Cabernet Sauvignon is Napa’s flagship grape. Unlike Bordeaux, California wines list the grape varietal if the wine contains 75% or more. Listed below are a few Napa Cabernets that have stood the test of time
- Short List of Classic Producers: Beaulieu Vineyard, Chateau Montelena, Chappellet, Diamond Creek, Dunn Vineyards, Duckhorn, Heitz, Pina, Pride Mountain Vineyards, Shafer, Spottswoode, Stag’s Leap Cellars, Silver Oak
3. Vintage Champagne
From sitting on the front stoop to getting ready to go out on the town, Champagne has a way of making every experience feel fancy. If normal Champagne has this effect, vintage Champagne is the extreme. The quality difference of average tasty bubbly to the sensuous creaminess of barrel-aged vintage Champagne is startling.
4. Vintage Port or 40 year Tawny Port
Classic cars are dripping with culture and history. It’s easy to imagine what life might have been like when the car was new, a nostalgia for things that were. In the same respect, an old record can set the mood of an era, while old magazines provide a snapshot to a moment in time. So what about drinking a really old bottle of wine?

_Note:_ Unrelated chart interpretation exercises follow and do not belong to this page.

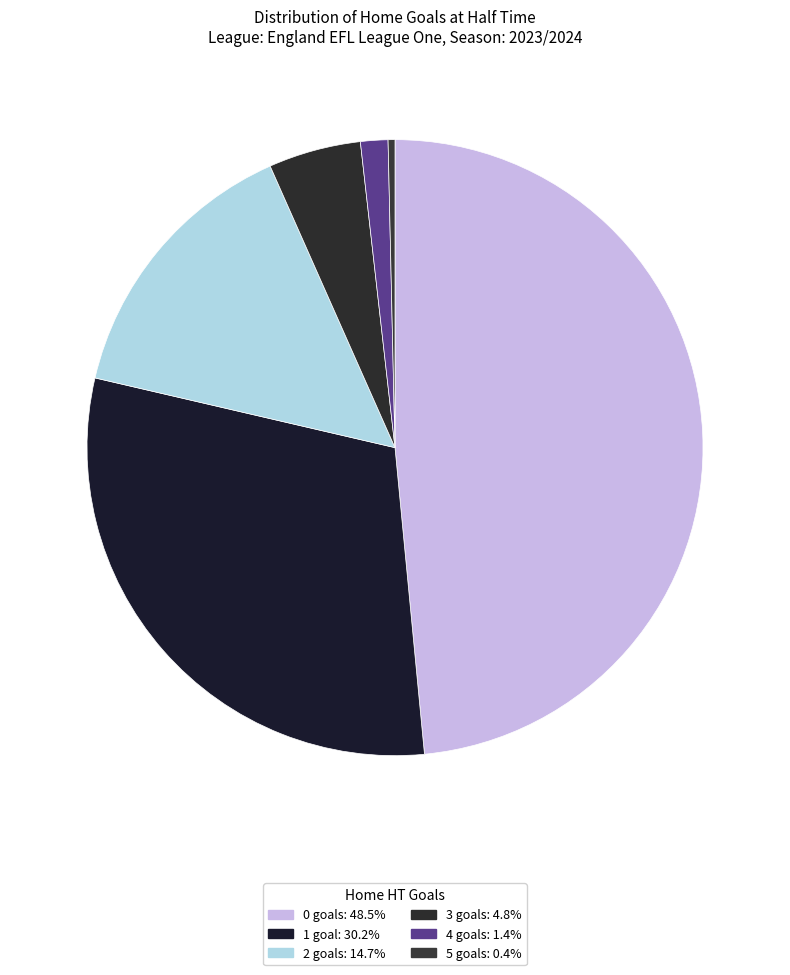

Count the number of slices in the pie.

6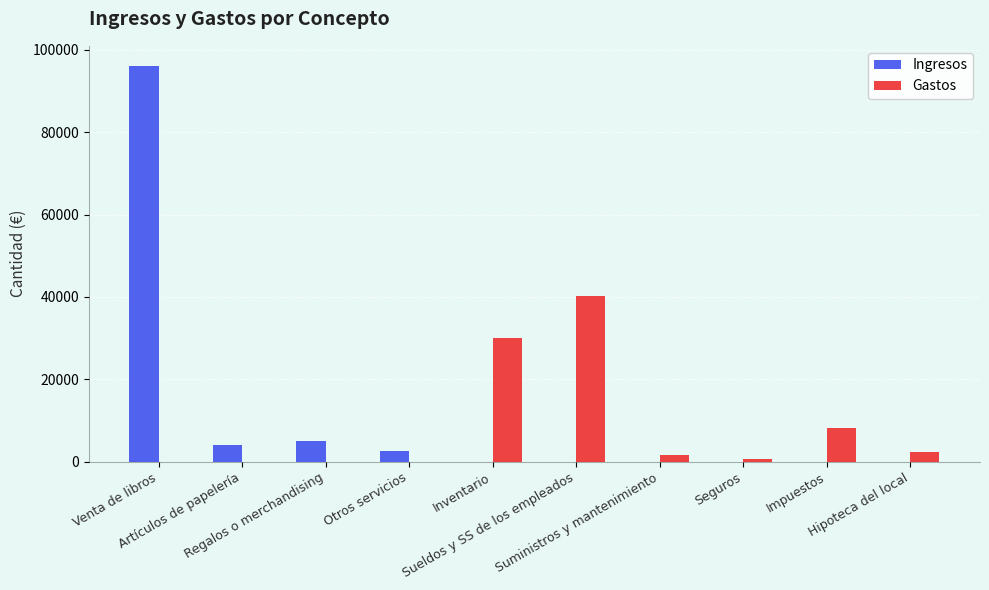

Which series has the largest range (max minus min)?

Ingresos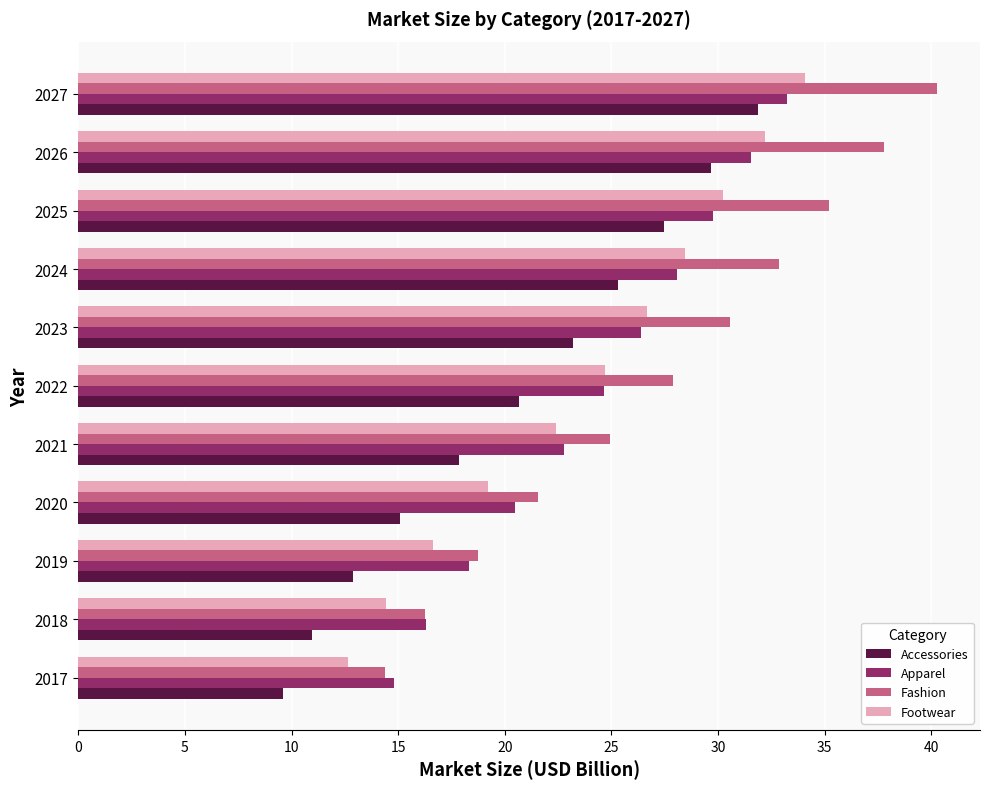

What is the difference between the highest and lowest values at 2017?

5.2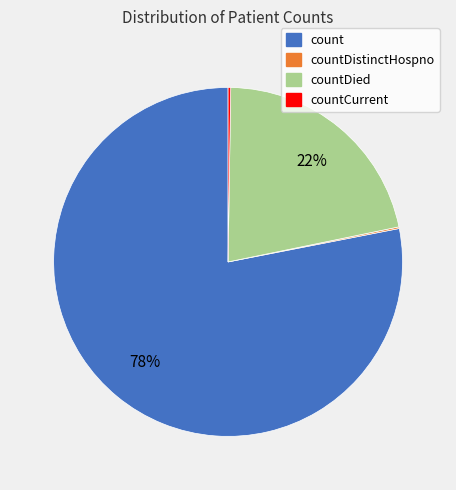

To the nearest percent, what is the average slice percentage?

25%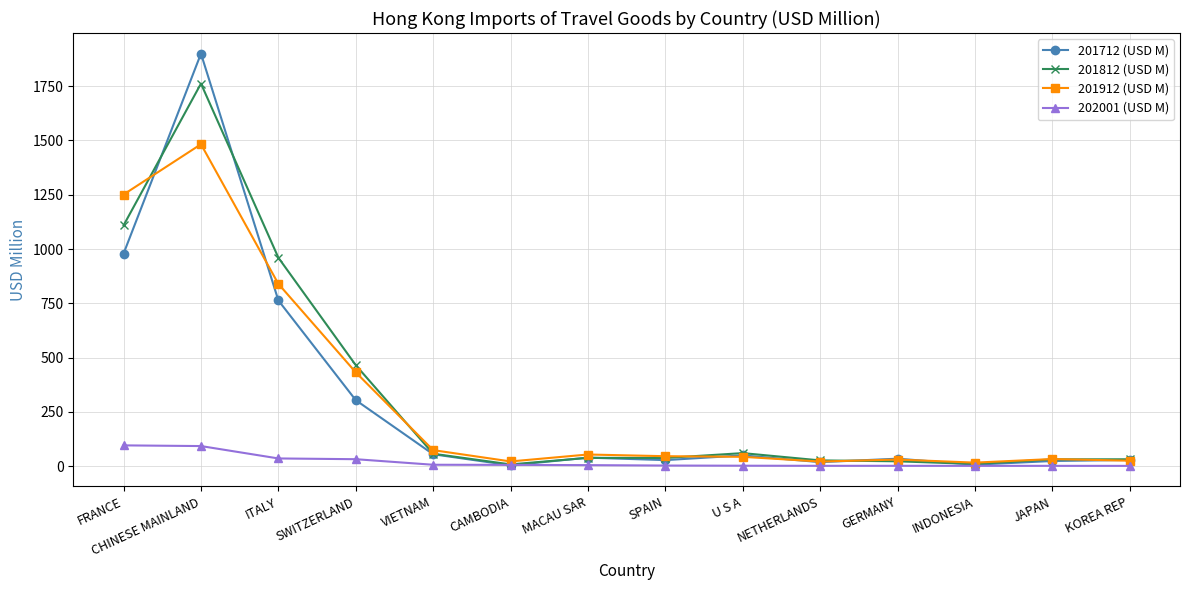

How many values in the 201912 (USD M) series exceed 45?

7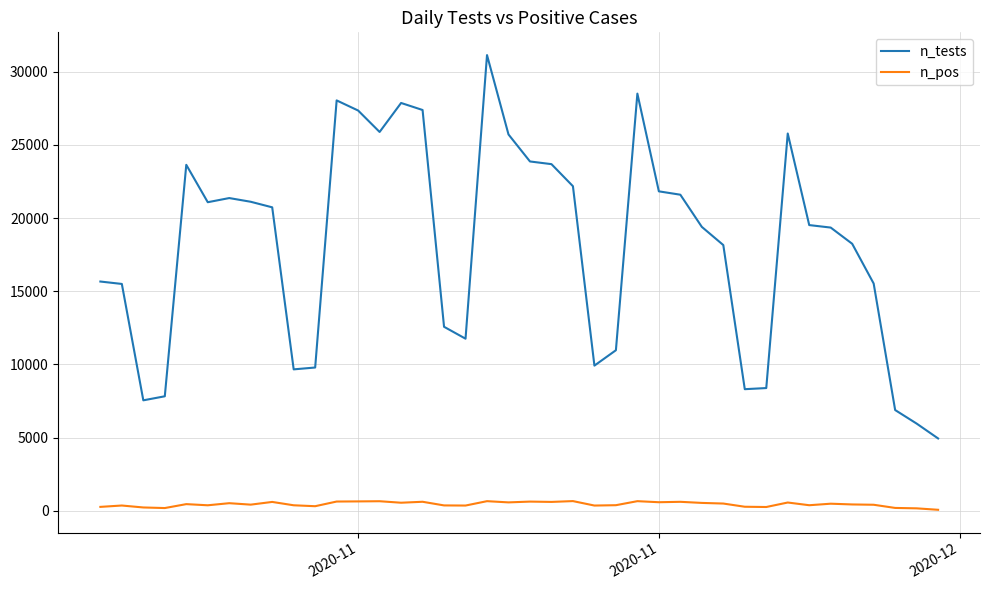

Which series has the widest spread of values?

n_tests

Vintage port goes through a dull period in the first 10-12 years after its release, then it starts to improve. After 40-50 years it becomes something that not only tastes amazing but also offers a glimpse into the past. You’ll find yourself looking at a bottle and feeling deeply connected to its history. From when it was produced, to its life in the cellar, everything that has happened in its lifetime.
5. Barossa Shiraz
The wine world is susceptible to current fads and fashion. Every ten years or so the market flips between bold, rich wines and elegant wines based on people’s tastes. While South Australia produces both styles, they are one of the few regions capable of producing the boldest, richest wines in the world.
Drinking Australian Shiraz is like taking a cannon ball to the face. You have to try it at least once.